- [Problem description]
Only the number is needed: how many lines of the records include "round"?

- [Data]
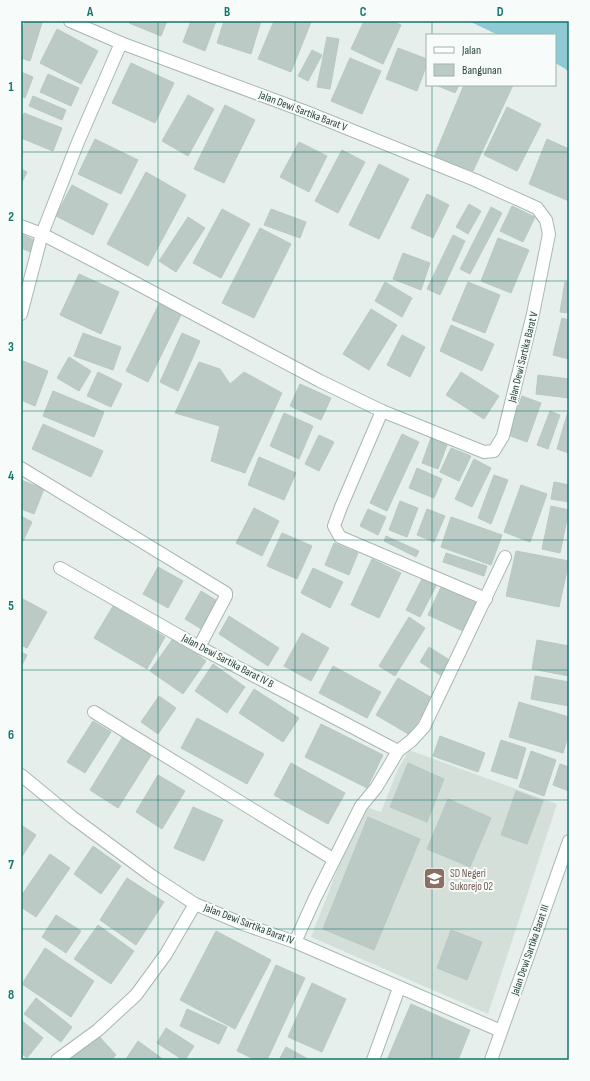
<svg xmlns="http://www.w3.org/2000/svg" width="590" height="1081" font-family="'Sofia Sans Condensed',sans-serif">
  <rect width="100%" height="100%" fill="#e6efeb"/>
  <!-- built -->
  <polygon fill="#d4dfda" points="409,750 557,804 488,1014 311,937 357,820 366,807 381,812 398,769"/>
  <!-- water -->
  <polygon fill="#8ec9d4" points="469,21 569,21 569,72 564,68 555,63 555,35 498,35"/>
  <!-- building -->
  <g fill="#bbcac4" stroke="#b8c9c2">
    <polygon points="25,21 35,21 42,23 30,61 21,58 21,34"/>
    <polygon points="130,21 167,21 161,36 129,23"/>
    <polygon points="191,21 216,21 205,51 183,42"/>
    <polygon points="224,21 261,21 251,54 217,43"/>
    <polygon points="274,21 308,21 311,22 291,72 258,59"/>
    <polygon points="364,21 392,21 401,25 383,64 351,49"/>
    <polygon points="57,29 98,51 81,84 40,63"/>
    <polygon points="327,37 339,39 330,89 317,87"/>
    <polygon points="398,48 427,59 427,64 417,91 386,79"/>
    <polygon points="312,50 322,55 308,81 298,76"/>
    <polygon points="350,58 381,71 362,114 331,101"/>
    <polygon points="131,63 174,83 155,123 112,103"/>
    <polygon points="21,72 33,77 25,98 21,96"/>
    <polygon points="48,74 79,88 71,106 40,92"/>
    <polygon points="436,85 459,85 455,93"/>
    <polygon points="464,85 513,85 473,171 434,157"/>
    <polygon points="188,95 214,109 188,156 162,141"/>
    <polygon points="33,96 66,110 62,120 29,106"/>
    <polygon points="225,105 255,120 224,183 194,169"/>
    <polygon points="507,107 541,124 517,171 484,155"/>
    <polygon points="24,113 62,128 53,151 21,138 21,120"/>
    <polygon points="95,139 138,160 121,194 78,174"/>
    <polygon points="547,139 569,149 569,201 529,184"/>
    <polygon points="299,142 327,156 309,192 280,177"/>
    <polygon points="342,150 365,162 338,213 315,201"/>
    <polygon points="379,164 409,179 379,239 349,225"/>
    <polygon points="21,169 27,172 21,184"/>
    <polygon points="146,172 186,195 148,266 107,244"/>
    <polygon points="72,185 108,204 93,235 56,216"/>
    <polygon points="427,194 449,205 433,238 411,228"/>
    <polygon points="469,204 481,211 468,234 456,227"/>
    <polygon points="512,206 535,217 523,242 500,231"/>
    <polygon points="491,207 502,213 470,274 460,269"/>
    <polygon points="222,209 250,224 221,278 193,263"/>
    <polygon points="271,209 306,222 300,238 264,225"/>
    <polygon points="188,217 205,228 176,272 159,261"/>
    <polygon points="260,228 291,244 254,318 222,303"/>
    <polygon points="21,234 38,242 33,253 21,248"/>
    <polygon points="453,235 465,241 440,295 427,289"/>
    <polygon points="498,238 529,250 511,293 481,281"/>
    <polygon points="403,253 430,263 421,290 393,279"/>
    <polygon points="79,274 119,292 101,334 60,315"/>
    <polygon points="385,282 412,298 402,317 375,301"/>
    <polygon points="468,282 500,295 485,333 452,320"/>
    <polygon points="565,282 569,283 569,313 560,312"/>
    <polygon points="160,302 182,313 148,382 126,371"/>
    <polygon points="371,309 397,325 369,370 343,354"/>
    <polygon points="562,318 569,320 569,359 553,355"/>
    <polygon points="451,325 494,344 482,371 440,351"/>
    <polygon points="83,333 121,347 113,370 74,356"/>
    <polygon points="182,333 200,341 178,391 160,382"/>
    <polygon points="402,335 425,347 410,377 387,365"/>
    <polygon points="69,357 91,371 79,391 57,378"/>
    <polygon points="23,361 48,371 35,406 21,400 21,366"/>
    <polygon points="199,362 220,369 230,384 244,372 282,393 245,473 211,461 220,426 175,413"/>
    <polygon points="98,372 122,384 111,407 87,396"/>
    <polygon points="461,372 499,396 484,419 446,395"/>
    <polygon points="538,375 569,379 569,398 536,394"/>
    <polygon points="300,384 331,398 321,420 290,406"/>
    <polygon points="53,391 104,412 94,437 43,416"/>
    <polygon points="522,396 541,403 527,442 508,435"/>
    <polygon points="569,408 569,453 557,449"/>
    <polygon points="550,411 560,415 548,449 537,445"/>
    <polygon points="284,413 313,426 299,459 270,446"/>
    <polygon points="43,424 103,451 91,477 32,449"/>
    <polygon points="402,434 419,442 387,511 370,503"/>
    <polygon points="319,435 334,442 319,471 305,464"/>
    <polygon points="431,438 447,445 438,469 422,463"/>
    <polygon points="451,448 471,456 459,481 440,472"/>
    <polygon points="259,457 296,473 284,500 248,485"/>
    <polygon points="474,459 491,468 472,507 455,499"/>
    <polygon points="417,468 442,479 434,498 409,488"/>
    <polygon points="494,475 508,480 491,524 478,518"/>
    <polygon points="21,480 44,489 34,514 21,509"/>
    <polygon points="554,482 569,485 569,502 551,499"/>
    <polygon points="521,485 547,494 530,542 504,532"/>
    <polygon points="400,501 418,508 407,537 389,530"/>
    <polygon points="551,506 569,510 560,553 542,549"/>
    <polygon points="254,508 279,521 262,556 236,543"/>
    <polygon points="368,509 386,517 378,535 360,526"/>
    <polygon points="427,509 445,516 434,542 417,535"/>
    <polygon points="21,516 32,522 23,541 21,540"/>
    <polygon points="451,517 502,535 491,565 441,547"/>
    <polygon points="282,533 312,546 297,579 267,566"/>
    <polygon points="386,536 419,551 416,557 384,541"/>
    <polygon points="334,543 358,553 349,575 325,565"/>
    <polygon points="516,551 569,561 559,607 506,596"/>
    <polygon points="446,553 487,566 484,576 443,562"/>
    <polygon points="372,559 401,573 379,618 351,605"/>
    <polygon points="158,567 183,581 168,608 143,594"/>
    <polygon points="313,568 343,582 330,608 301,593"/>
    <polygon points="423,577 437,584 420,617 406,610"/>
    <polygon points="442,585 477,602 463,631 428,615"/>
    <polygon points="201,591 219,602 203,630 185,619"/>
    <polygon points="21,598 47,612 27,648 21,645"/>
    <polygon points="113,606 165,637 147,669 94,638"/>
    <polygon points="229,616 279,648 268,666 219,634"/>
    <polygon points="409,617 425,628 395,676 379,666"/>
    <polygon points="302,633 329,648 311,681 284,666"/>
    <polygon points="174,637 206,661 183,694 150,671"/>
    <polygon points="537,640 569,646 569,676 532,669"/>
    <polygon points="429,647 451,661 442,676 420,662"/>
    <polygon points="21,652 27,655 21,667"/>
    <polygon points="213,664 245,687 227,713 195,691"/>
    <polygon points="333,666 381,692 367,718 319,693"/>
    <polygon points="535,676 569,682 569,706 531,699"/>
    <polygon points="398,678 432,698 410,735 376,715"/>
    <polygon points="254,689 299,718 283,742 239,713"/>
    <polygon points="159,696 176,708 158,734 141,722"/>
    <polygon points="519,702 569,717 569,733 563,753 509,737"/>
    <polygon points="197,718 264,754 247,784 181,748"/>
    <polygon points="93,721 111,732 85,773 67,762"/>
    <polygon points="321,724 383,755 367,788 305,757"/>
    <polygon points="123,736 152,754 118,808 90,790"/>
    <polygon points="440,736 485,753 478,772 433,756"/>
    <polygon points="501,740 526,748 517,779 491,771"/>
    <polygon points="531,751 556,760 544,796 519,787"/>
    <polygon points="291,763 345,793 328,824 274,795"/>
    <polygon points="408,763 444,779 427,822 390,807"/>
    <polygon points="560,764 569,767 569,791 553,785"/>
    <polygon points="158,775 185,791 162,829 136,812"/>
    <polygon points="516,791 543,801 527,844 501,835"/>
    <polygon points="448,799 491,818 470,867 427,849"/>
    <polygon points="193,807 223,820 204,861 174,848"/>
    <polygon points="368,817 420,839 374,950 323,929"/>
    <polygon points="21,825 36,835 21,858"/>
    <polygon points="93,846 121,866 101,894 74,874"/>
    <polygon points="50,854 70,868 36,917 21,907 21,896"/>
    <polygon points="127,878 164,902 136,945 100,920"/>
    <polygon points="56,915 81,931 66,953 42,937"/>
    <polygon points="98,925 134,951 111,984 74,959"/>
    <polygon points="451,930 482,942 467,980 437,968"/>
    <polygon points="216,931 271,960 235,1029 180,1000"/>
    <polygon points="45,948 94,981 71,1017 22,984"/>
    <polygon points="276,965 305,978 267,1060 256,1060 237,1051"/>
    <polygon points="312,983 346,999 322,1052 288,1037"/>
    <polygon points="36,998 72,1027 61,1042 24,1014"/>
    <polygon points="411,1004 470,1030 458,1060 387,1060"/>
    <polygon points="187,1009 227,1027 219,1044 180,1026"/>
    <polygon points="21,1020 43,1038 27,1058 21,1053"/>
    <polygon points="166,1028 194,1046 185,1060 183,1060 157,1043"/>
    <polygon points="97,1034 116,1055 111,1060 97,1060 84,1047"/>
    <polygon points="138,1041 164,1060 128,1060 126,1059"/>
    <polygon points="84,1047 97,1060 72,1060 71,1059"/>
    <polygon points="286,1047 310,1060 279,1060"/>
  </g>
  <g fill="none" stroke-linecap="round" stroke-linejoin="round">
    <defs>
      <g id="minor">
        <polyline points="70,21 121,43"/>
        <polyline points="21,226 42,234 96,262 320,381 382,411 484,452 494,451 503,436 533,314 549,234 546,220 537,208 475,180 304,111 121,43 78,142 42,234 21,314"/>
        <polyline points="382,411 341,507 334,526 340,537 486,599"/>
        <polyline points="21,468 226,593 226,596 199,647"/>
        <polyline points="60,568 199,647 398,751"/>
        <polyline points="94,712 333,859"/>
        <polyline points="21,775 72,817 152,876 195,904 243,924 295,942 501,1031"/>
        <polyline points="295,942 315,898 361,806 376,788 398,751 411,741 424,727 505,557"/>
        <polyline points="57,1060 98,1030 136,995 166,954 195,904"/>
        <polyline points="373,1060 399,988"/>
        <polyline points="491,1060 569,841"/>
      </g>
    </defs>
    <!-- minor casing -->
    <use href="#minor" stroke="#a8b8b2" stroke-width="14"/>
    <!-- minor -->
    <use href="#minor" stroke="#fff" stroke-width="12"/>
  </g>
  <!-- grid -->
  <path fill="none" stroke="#0f766e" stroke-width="1" stroke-opacity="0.55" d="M158,21V1060M295,21V1060M432,21V35M432,85V1060M21,152H569M21,281H569M21,411H569M21,540H569M21,670H569M21,800H569M21,929H569"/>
  <!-- icons -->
  <defs>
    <symbol id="school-square" viewBox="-11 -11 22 22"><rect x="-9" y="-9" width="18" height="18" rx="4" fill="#8d6e63" stroke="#f7fbf9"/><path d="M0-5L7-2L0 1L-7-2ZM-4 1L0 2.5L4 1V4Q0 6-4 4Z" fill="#fff"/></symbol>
  </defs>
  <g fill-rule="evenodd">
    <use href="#school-square" x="422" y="866" width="25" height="25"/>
  </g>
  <g text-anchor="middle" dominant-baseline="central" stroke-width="4" stroke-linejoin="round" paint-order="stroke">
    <!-- street labels -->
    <g font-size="11" fill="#24423a" stroke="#f7fbf9">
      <text transform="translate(303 111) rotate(21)">Jalan Dewi Sartika Barat V</text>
      <text transform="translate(523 357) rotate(-76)">Jalan Dewi Sartika Barat V</text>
      <text transform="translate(228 661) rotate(28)">Jalan Dewi Sartika Barat IV B</text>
      <text transform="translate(249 924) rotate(21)">Jalan Dewi Sartika Barat IV</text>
      <text transform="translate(530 950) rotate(-71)">Jalan Dewi Sartika Barat III</text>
    </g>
    <!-- education labels -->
    <g font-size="11" fill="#785e54" stroke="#f7fbf9" text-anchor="start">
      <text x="450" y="873">SD Negeri<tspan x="450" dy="13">Sukorejo 02</tspan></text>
    </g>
  </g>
  <!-- border -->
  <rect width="590" height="1081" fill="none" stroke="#f7fbf9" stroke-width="44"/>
  <!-- legend -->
  <rect x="426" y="34" width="130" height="52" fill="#f7fbf9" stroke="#a3b1ad"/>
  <rect x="434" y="47" width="20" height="6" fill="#ffffff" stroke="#a3b1ad"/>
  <text x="462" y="54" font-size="12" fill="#24423a">Jalan</text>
  <rect x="434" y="64" width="20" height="12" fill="#bbcac4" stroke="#a3b1ad"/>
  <text x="462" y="74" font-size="12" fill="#24423a">Bangunan</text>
  <rect x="22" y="22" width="546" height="1037" fill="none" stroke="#0f766e" stroke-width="1.5"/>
  <g font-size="13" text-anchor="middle" font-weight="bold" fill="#0f766e">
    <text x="90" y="16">A</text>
    <text x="227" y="16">B</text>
    <text x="363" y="16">C</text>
    <text x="500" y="16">D</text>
    <text x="11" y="91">1</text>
    <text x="11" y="221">2</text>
    <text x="11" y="351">3</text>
    <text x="11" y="480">4</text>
    <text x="11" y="610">5</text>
    <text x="11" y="739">6</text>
    <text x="11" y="869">7</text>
    <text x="11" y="999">8</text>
  </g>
</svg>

- [Answer to the exercise]
2